An exact copy of all the data, minus the images, is required.

§ Available data:
-------------------------

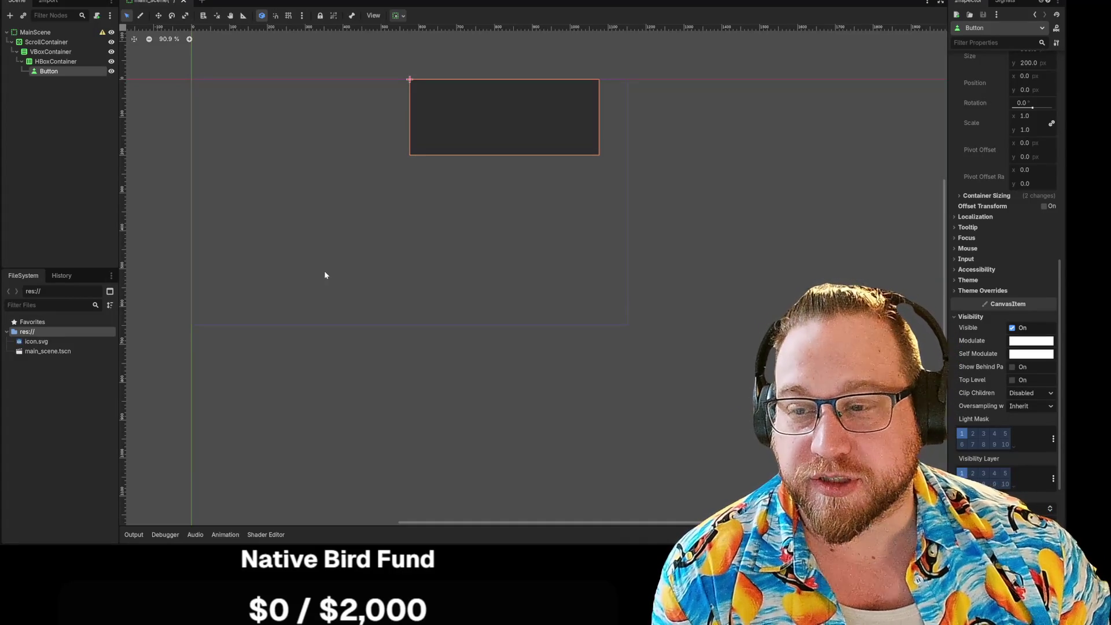
pyautogui.click(954, 214)
pyautogui.click(955, 227)
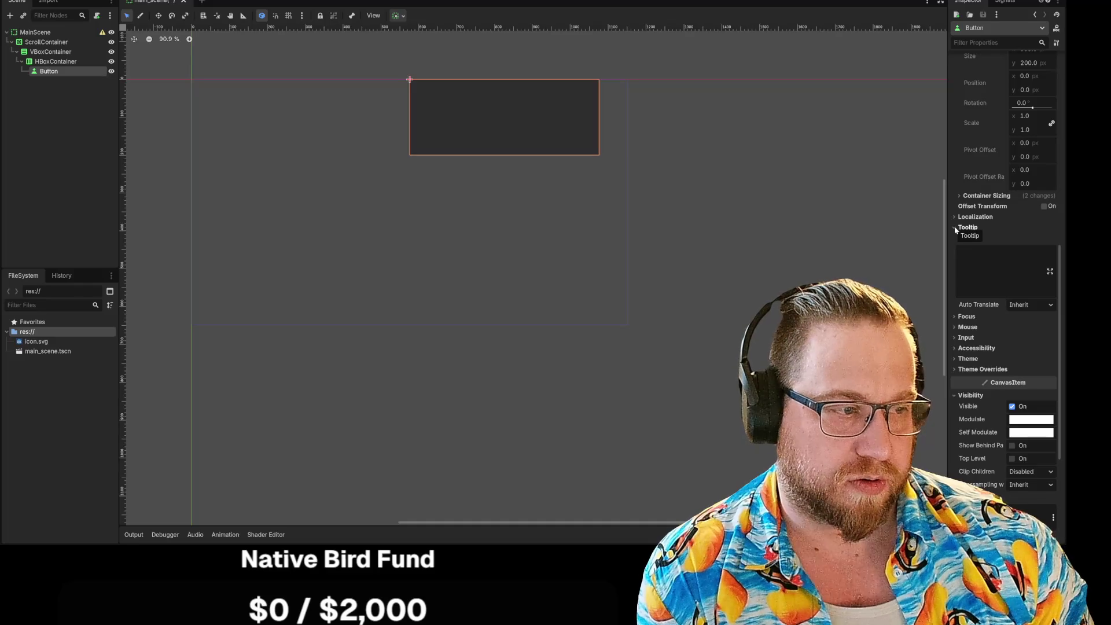
pyautogui.click(955, 228)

-------------------------

§ Reply:
pyautogui.click(954, 214)
pyautogui.click(955, 227)
pyautogui.click(955, 228)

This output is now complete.